Aufgabe 1:
Zähle, wie viele Zeilen nach dem Text über die Verzichtserklärungen für Apotheken die Zeichenfolge „camera“ enthalten. Nenne nur die Zahl.

Extrahierter Text:
- - - -

Krankenkassen fordern Verzichtserklärungen von Apotheken

Viele Apotheken erhalten in diesen Tagen Post von Krankenkassen, die sie zur Mitwirkung in einer steuerlichen Angelegenheit auffordern. Die Einschätzungen der steuerlichen Sachlage sind widersprüchlich. Die Empfehlungen von verschiedenen Seiten unterscheiden sich. Zudem kann die Situation davon abhängen, inwieweit die Umsatzsteuerbescheide der jeweiligen Apotheke noch änderbar sind. Die kurzen Fristen vor dem Jahresablauf sorgen für zusätzlichen Druck.

Die Krankenkassen fordern die Apotheken in ihren Schreiben auf, auf die Einrede der Verjährung zur Umsatzsteuer zu verzichten und bei ihren Finanzämtern Einspruch gegen Umsatzsteuerbescheide einzulegen. Die ersten Schreiben kamen bereits im November von der IKK gesund plus und der AOK Sachsen-Anhalt. Kürzlich wurden ähnliche Schreiben der AOK Niedersachsen und der AOK Hessen bekannt. Bei der AOK Niedersachsen geht es um das Jahr 2015, bei der AOK Hessen um die Jahre 2014 und 2015. Da die Verjährung droht, setzen die Krankenkassen sehr knappe Fristen, die noch in dieser Woche enden.

- - - -

Aufgabe 2:
Führe den Text über die Verzichtserklärungen für Apotheken im Anschluss an seinen letzten Satz weiter.

Bereitgestelltes Material:

- - - -

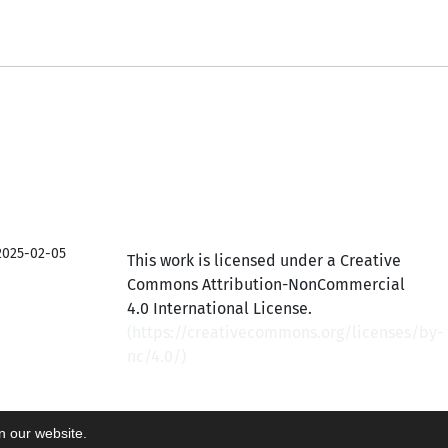
2025-02-05
This work is licensed under a Creative
Commons Attribution-NonCommercial
4.0 International License.
(
https://creativecommons.org/licenses/by-
nc/4.0/
)
on our website.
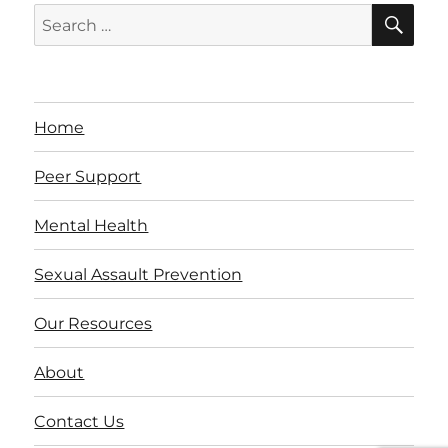
SE
Search
for:
Home
Peer Support
Mental Health
Sexual Assault Prevention
Our Resources
About
Contact Us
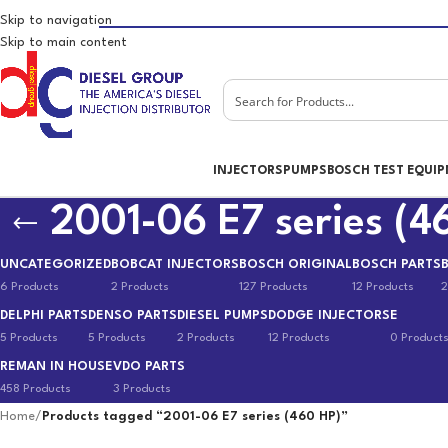
Skip to navigation
Skip to main content
INJECTORS
PUMPS
BOSCH TEST EQUI
2001-06 E7 series (4
UNCATEGORIZED
BOBCAT INJECTORS
BOSCH ORIGINAL
BOSCH PARTS
6 Products
2 Products
127 Products
12 Products
2
DELPHI PARTS
DENSO PARTS
DIESEL PUMPS
DODGE INJECTORS
E
5 Products
5 Products
2 Products
12 Products
0 Product
REMAN IN HOUSE
VDO PARTS
458 Products
3 Products
Home
/
Products tagged “2001-06 E7 series (460 HP)”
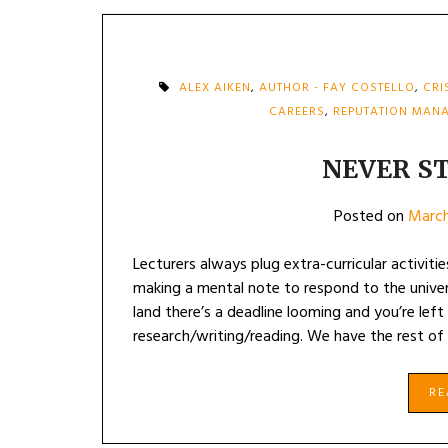
ALEX AIKEN
,
AUTHOR - FAY COSTELLO
,
CRI
CAREERS
,
REPUTATION MAN
NEVER S
Posted on
March
Lecturers always plug extra-curricular activiti
making a mental note to respond to the univer
land there’s a deadline looming and you’re lef
research/writing/reading. We have the rest of 
R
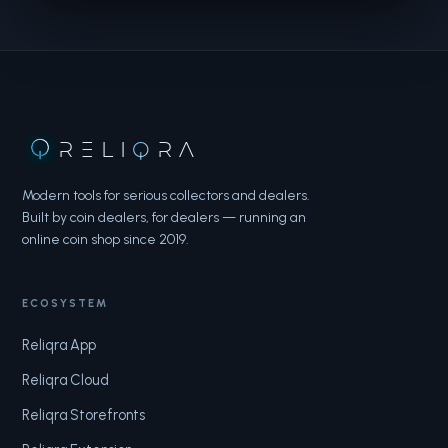
RELI
Q
RA
Modern tools for serious collectors and dealers.
Built by coin dealers, for dealers — running an
online coin shop since 2019.
ECOSYSTEM
Reliqra App
Reliqra Cloud
Reliqra Storefronts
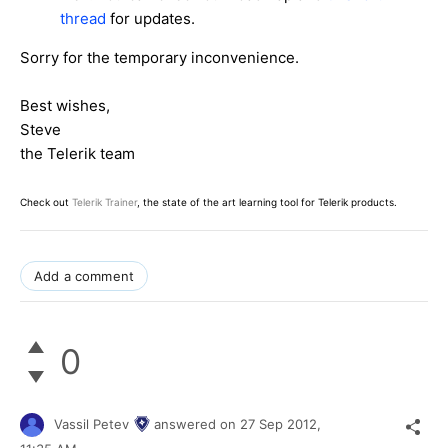
thread
for updates.
Sorry for the temporary inconvenience.
Best wishes,
Steve
the Telerik team
Check out
Telerik Trainer
, the state of the art learning tool for Telerik products.
Add a comment
0
Vassil Petev
answered on
27 Sep 2012,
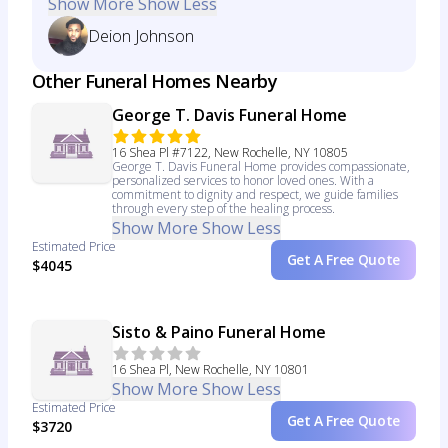
Show More
Show Less
Deion Johnson
Other Funeral Homes Nearby
George T. Davis Funeral Home
16 Shea Pl #7122, New Rochelle, NY 10805
George T. Davis Funeral Home provides compassionate,
personalized services to honor loved ones. With a
commitment to dignity and respect, we guide families
through every step of the healing process.
Show More
Show Less
Estimated Price
Get A Free Quote
$4045
Sisto & Paino Funeral Home
16 Shea Pl, New Rochelle, NY 10801
Show More
Show Less
Estimated Price
Get A Free Quote
$3720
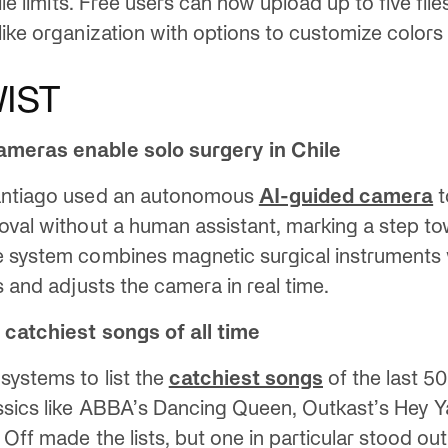
file limits. Free users can now upload up to five file
like organization with options to customize colors
IST
ameras enable solo surgery in Chile
antiago used an autonomous
AI-guided camera
t
oval without a human assistant, marking a step to
e system combines magnetic surgical instruments 
s and adjusts the camera in real time.
 catchiest songs of all time
ystems to list the
catchiest songs
of the last 5
ssics like ABBA’s Dancing Queen, Outkast’s Hey Ya
 Off made the lists, but one in particular stood out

- - - -

Ergebnis 1:
2

Ergebnis 2:
Umsatzsteuer auf Herstellerabschlag

Dabei geht es um mögliche Umsatzsteuererstattungsansprüche der Krankenkassen wegen der Herstellerabschläge. Die Krankenkassen gehen davon aus, dass sich die von ihnen zu zahlende Umsatzsteuer auf den Verkaufspreis der Arzneimittel abzüglich des gesetzlichen Apothekenabschlags bezieht. Bei der Erstattung des Herstellerabschlags würde dagegen die Umsatzsteuer nicht berücksichtigt. Dahinter steht die Sichtweise, dass der Herstellerabschlag steuerlich als Entgelt eines Dritten betrachtet wird, das die Umsatzsteuer nicht mindert. Doch einzelne Urteile haben die Hoffnung der Krankenkassen genährt, dass sich diese Sicht ändern könnte.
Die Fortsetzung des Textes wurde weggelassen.